## Dataset section
--- START ---
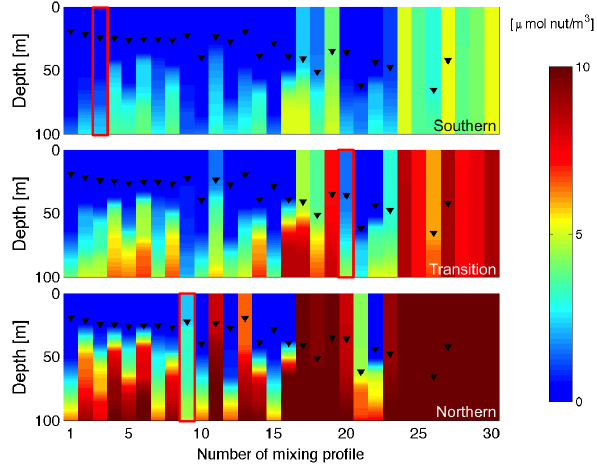
Figure 11. Nutrient concentration results of the sensitivity study based on the vertical mixing shown in Fig. 9 and the three reference Fig. 11: Nutrient concentration results of the sensitivity study stations: southern, transition and northern (top to bottom). The red based on the vertical mixing shown in Fig 9 and the three boxes show the respective reference reference stations: southern, transition and northern (top to bottom). The red boxes show the according reference state.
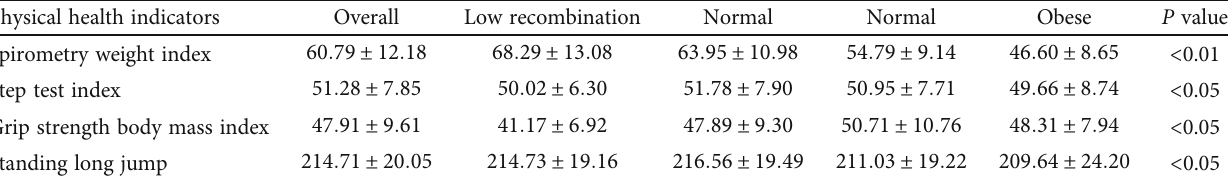
Table 1: Statistics of physical health indicators for male students and signi fi cance test of BMI with each physical health indicator. Physical health indicators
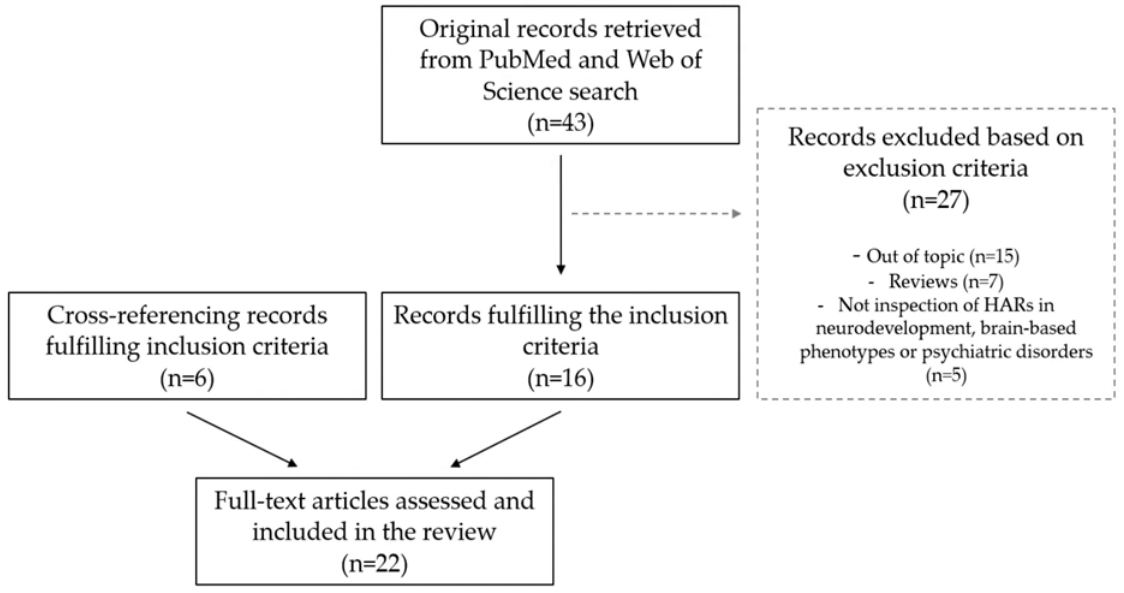
Figure 1. Flow diagram of the literature search and article selection.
--- END ---
## Exercise objective
Only the lines from the one with "Table 1: Statistics" through the final line of the data should be written out, exactly and including both ends. Skip the pictures.

## Solved exercise
Table 1: Statistics of physical health indicators for male students and signi fi cance test of BMI with each physical health indicator. Physical health indicators
Figure 1. Flow diagram of the literature search and article selection.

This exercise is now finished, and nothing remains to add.